**Aim of the exercise:** Word for word, restate every entry shown below.

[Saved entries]
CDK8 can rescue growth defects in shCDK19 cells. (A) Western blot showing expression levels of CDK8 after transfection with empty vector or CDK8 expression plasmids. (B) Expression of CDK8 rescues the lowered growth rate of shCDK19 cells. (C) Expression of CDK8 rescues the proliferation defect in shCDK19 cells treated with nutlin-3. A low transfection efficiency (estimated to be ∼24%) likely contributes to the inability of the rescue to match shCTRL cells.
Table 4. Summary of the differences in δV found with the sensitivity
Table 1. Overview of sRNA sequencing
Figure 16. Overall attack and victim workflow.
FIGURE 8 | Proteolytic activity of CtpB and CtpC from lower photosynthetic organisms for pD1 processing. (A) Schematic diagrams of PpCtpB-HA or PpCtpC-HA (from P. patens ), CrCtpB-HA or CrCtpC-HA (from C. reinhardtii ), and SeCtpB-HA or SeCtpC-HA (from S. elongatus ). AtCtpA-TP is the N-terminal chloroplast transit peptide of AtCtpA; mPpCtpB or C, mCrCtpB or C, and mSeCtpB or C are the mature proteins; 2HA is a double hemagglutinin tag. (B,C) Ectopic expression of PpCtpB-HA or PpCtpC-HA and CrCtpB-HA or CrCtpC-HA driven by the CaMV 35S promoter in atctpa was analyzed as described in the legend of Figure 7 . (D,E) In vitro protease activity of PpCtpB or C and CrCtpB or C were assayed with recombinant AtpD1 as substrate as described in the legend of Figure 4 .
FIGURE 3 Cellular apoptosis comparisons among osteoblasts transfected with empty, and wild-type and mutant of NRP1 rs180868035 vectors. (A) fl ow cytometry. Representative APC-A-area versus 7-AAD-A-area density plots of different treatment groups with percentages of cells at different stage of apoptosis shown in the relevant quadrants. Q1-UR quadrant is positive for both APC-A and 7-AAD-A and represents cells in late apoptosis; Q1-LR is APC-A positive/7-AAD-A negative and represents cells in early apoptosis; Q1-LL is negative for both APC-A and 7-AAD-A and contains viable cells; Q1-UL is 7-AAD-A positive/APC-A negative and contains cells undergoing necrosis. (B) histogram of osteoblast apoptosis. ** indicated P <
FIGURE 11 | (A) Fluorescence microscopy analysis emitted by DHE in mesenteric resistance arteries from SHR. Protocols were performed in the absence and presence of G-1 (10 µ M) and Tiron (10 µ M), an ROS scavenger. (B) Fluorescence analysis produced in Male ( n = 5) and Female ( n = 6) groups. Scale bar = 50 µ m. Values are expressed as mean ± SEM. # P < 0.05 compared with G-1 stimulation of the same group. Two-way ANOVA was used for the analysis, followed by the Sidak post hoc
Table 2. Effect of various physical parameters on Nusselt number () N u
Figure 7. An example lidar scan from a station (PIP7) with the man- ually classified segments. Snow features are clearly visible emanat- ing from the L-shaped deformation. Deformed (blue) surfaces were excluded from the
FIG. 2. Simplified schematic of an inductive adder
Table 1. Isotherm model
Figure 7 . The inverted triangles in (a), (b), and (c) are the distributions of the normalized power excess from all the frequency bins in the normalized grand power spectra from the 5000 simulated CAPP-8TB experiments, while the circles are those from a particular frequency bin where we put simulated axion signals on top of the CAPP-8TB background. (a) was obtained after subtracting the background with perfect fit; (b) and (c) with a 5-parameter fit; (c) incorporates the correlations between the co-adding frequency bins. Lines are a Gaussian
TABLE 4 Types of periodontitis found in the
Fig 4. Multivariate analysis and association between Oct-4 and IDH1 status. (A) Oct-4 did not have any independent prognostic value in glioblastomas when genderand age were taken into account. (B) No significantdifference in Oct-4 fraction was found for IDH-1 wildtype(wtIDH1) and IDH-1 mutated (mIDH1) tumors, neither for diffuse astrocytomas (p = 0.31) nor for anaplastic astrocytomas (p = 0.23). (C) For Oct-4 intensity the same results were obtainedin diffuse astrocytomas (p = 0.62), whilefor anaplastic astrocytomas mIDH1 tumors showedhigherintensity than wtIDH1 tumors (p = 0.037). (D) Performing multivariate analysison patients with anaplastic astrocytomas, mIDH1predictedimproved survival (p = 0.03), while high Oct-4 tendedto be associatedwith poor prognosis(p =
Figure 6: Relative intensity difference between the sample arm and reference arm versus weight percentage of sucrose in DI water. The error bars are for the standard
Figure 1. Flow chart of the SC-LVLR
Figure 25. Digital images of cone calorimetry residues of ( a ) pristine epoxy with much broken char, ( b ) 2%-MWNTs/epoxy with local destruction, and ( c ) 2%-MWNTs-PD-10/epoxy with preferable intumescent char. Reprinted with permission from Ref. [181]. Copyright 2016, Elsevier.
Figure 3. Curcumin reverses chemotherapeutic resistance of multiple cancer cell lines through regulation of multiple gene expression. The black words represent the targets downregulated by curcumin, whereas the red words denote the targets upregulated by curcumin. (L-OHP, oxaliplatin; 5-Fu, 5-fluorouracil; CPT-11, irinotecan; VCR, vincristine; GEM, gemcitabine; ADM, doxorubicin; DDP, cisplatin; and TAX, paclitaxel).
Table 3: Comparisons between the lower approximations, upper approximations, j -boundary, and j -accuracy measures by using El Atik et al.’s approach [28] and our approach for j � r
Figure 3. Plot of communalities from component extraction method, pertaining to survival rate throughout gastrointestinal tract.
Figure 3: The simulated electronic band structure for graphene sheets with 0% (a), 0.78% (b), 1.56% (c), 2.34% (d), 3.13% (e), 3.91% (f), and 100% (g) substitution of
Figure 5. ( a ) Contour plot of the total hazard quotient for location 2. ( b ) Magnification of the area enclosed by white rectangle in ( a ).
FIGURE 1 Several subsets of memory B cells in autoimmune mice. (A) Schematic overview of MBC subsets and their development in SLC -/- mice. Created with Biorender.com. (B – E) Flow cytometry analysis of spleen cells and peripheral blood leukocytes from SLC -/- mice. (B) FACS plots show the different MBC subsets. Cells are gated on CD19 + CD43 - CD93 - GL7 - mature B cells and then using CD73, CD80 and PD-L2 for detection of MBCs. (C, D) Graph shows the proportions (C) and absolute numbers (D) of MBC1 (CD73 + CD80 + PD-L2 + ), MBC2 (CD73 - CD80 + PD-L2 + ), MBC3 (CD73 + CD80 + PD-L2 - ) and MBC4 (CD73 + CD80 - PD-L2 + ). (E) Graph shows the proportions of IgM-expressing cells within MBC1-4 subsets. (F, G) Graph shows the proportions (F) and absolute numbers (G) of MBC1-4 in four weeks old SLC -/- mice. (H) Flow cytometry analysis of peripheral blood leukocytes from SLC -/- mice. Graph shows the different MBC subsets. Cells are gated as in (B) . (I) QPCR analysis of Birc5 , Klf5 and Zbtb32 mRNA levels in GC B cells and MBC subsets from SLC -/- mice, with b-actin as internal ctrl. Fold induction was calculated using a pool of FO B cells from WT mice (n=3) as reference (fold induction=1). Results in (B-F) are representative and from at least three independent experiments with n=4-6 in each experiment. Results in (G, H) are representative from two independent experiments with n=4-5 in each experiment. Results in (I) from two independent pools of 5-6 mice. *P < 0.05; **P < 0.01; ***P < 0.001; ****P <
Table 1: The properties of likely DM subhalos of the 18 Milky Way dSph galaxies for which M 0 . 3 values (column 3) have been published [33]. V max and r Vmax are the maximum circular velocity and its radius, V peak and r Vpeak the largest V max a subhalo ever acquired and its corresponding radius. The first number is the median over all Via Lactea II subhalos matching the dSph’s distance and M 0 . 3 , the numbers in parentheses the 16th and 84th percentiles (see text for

**Response box:**
CDK8 can rescue growth defects in shCDK19 cells. (A) Western blot showing expression levels of CDK8 after transfection with empty vector or CDK8 expression plasmids. (B) Expression of CDK8 rescues the lowered growth rate of shCDK19 cells. (C) Expression of CDK8 rescues the proliferation defect in shCDK19 cells treated with nutlin-3. A low transfection efficiency (estimated to be ∼24%) likely contributes to the inability of the rescue to match shCTRL cells.
Table 4. Summary of the differences in δV found with the sensitivity
Table 1. Overview of sRNA sequencing
Figure 16. Overall attack and victim workflow.
FIGURE 8 | Proteolytic activity of CtpB and CtpC from lower photosynthetic organisms for pD1 processing. (A) Schematic diagrams of PpCtpB-HA or PpCtpC-HA (from P. patens ), CrCtpB-HA or CrCtpC-HA (from C. reinhardtii ), and SeCtpB-HA or SeCtpC-HA (from S. elongatus ). AtCtpA-TP is the N-terminal chloroplast transit peptide of AtCtpA; mPpCtpB or C, mCrCtpB or C, and mSeCtpB or C are the mature proteins; 2HA is a double hemagglutinin tag. (B,C) Ectopic expression of PpCtpB-HA or PpCtpC-HA and CrCtpB-HA or CrCtpC-HA driven by the CaMV 35S promoter in atctpa was analyzed as described in the legend of Figure 7 . (D,E) In vitro protease activity of PpCtpB or C and CrCtpB or C were assayed with recombinant AtpD1 as substrate as described in the legend of Figure 4 .
FIGURE 3 Cellular apoptosis comparisons among osteoblasts transfected with empty, and wild-type and mutant of NRP1 rs180868035 vectors. (A) fl ow cytometry. Representative APC-A-area versus 7-AAD-A-area density plots of different treatment groups with percentages of cells at different stage of apoptosis shown in the relevant quadrants. Q1-UR quadrant is positive for both APC-A and 7-AAD-A and represents cells in late apoptosis; Q1-LR is APC-A positive/7-AAD-A negative and represents cells in early apoptosis; Q1-LL is negative for both APC-A and 7-AAD-A and contains viable cells; Q1-UL is 7-AAD-A positive/APC-A negative and contains cells undergoing necrosis. (B) histogram of osteoblast apoptosis. ** indicated P <
FIGURE 11 | (A) Fluorescence microscopy analysis emitted by DHE in mesenteric resistance arteries from SHR. Protocols were performed in the absence and presence of G-1 (10 µ M) and Tiron (10 µ M), an ROS scavenger. (B) Fluorescence analysis produced in Male ( n = 5) and Female ( n = 6) groups. Scale bar = 50 µ m. Values are expressed as mean ± SEM. # P < 0.05 compared with G-1 stimulation of the same group. Two-way ANOVA was used for the analysis, followed by the Sidak post hoc
Table 2. Effect of various physical parameters on Nusselt number () N u
Figure 7. An example lidar scan from a station (PIP7) with the man- ually classified segments. Snow features are clearly visible emanat- ing from the L-shaped deformation. Deformed (blue) surfaces were excluded from the
FIG. 2. Simplified schematic of an inductive adder
Table 1. Isotherm model
Figure 7 . The inverted triangles in (a), (b), and (c) are the distributions of the normalized power excess from all the frequency bins in the normalized grand power spectra from the 5000 simulated CAPP-8TB experiments, while the circles are those from a particular frequency bin where we put simulated axion signals on top of the CAPP-8TB background. (a) was obtained after subtracting the background with perfect fit; (b) and (c) with a 5-parameter fit; (c) incorporates the correlations between the co-adding frequency bins. Lines are a Gaussian
TABLE 4 Types of periodontitis found in the
Fig 4. Multivariate analysis and association between Oct-4 and IDH1 status. (A) Oct-4 did not have any independent prognostic value in glioblastomas when genderand age were taken into account. (B) No significantdifference in Oct-4 fraction was found for IDH-1 wildtype(wtIDH1) and IDH-1 mutated (mIDH1) tumors, neither for diffuse astrocytomas (p = 0.31) nor for anaplastic astrocytomas (p = 0.23). (C) For Oct-4 intensity the same results were obtainedin diffuse astrocytomas (p = 0.62), whilefor anaplastic astrocytomas mIDH1 tumors showedhigherintensity than wtIDH1 tumors (p = 0.037). (D) Performing multivariate analysison patients with anaplastic astrocytomas, mIDH1predictedimproved survival (p = 0.03), while high Oct-4 tendedto be associatedwith poor prognosis(p =
Figure 6: Relative intensity difference between the sample arm and reference arm versus weight percentage of sucrose in DI water. The error bars are for the standard
Figure 1. Flow chart of the SC-LVLR
Figure 25. Digital images of cone calorimetry residues of ( a ) pristine epoxy with much broken char, ( b ) 2%-MWNTs/epoxy with local destruction, and ( c ) 2%-MWNTs-PD-10/epoxy with preferable intumescent char. Reprinted with permission from Ref. [181]. Copyright 2016, Elsevier.
Figure 3. Curcumin reverses chemotherapeutic resistance of multiple cancer cell lines through regulation of multiple gene expression. The black words represent the targets downregulated by curcumin, whereas the red words denote the targets upregulated by curcumin. (L-OHP, oxaliplatin; 5-Fu, 5-fluorouracil; CPT-11, irinotecan; VCR, vincristine; GEM, gemcitabine; ADM, doxorubicin; DDP, cisplatin; and TAX, paclitaxel).
Table 3: Comparisons between the lower approximations, upper approximations, j -boundary, and j -accuracy measures by using El Atik et al.’s approach [28] and our approach for j � r
Figure 3. Plot of communalities from component extraction method, pertaining to survival rate throughout gastrointestinal tract.
Figure 3: The simulated electronic band structure for graphene sheets with 0% (a), 0.78% (b), 1.56% (c), 2.34% (d), 3.13% (e), 3.91% (f), and 100% (g) substitution of
Figure 5. ( a ) Contour plot of the total hazard quotient for location 2. ( b ) Magnification of the area enclosed by white rectangle in ( a ).
FIGURE 1 Several subsets of memory B cells in autoimmune mice. (A) Schematic overview of MBC subsets and their development in SLC -/- mice. Created with Biorender.com. (B – E) Flow cytometry analysis of spleen cells and peripheral blood leukocytes from SLC -/- mice. (B) FACS plots show the different MBC subsets. Cells are gated on CD19 + CD43 - CD93 - GL7 - mature B cells and then using CD73, CD80 and PD-L2 for detection of MBCs. (C, D) Graph shows the proportions (C) and absolute numbers (D) of MBC1 (CD73 + CD80 + PD-L2 + ), MBC2 (CD73 - CD80 + PD-L2 + ), MBC3 (CD73 + CD80 + PD-L2 - ) and MBC4 (CD73 + CD80 - PD-L2 + ). (E) Graph shows the proportions of IgM-expressing cells within MBC1-4 subsets. (F, G) Graph shows the proportions (F) and absolute numbers (G) of MBC1-4 in four weeks old SLC -/- mice. (H) Flow cytometry analysis of peripheral blood leukocytes from SLC -/- mice. Graph shows the different MBC subsets. Cells are gated as in (B) . (I) QPCR analysis of Birc5 , Klf5 and Zbtb32 mRNA levels in GC B cells and MBC subsets from SLC -/- mice, with b-actin as internal ctrl. Fold induction was calculated using a pool of FO B cells from WT mice (n=3) as reference (fold induction=1). Results in (B-F) are representative and from at least three independent experiments with n=4-6 in each experiment. Results in (G, H) are representative from two independent experiments with n=4-5 in each experiment. Results in (I) from two independent pools of 5-6 mice. *P < 0.05; **P < 0.01; ***P < 0.001; ****P <
Table 1: The properties of likely DM subhalos of the 18 Milky Way dSph galaxies for which M 0 . 3 values (column 3) have been published [33]. V max and r Vmax are the maximum circular velocity and its radius, V peak and r Vpeak the largest V max a subhalo ever acquired and its corresponding radius. The first number is the median over all Via Lactea II subhalos matching the dSph’s distance and M 0 . 3 , the numbers in parentheses the 16th and 84th percentiles (see text for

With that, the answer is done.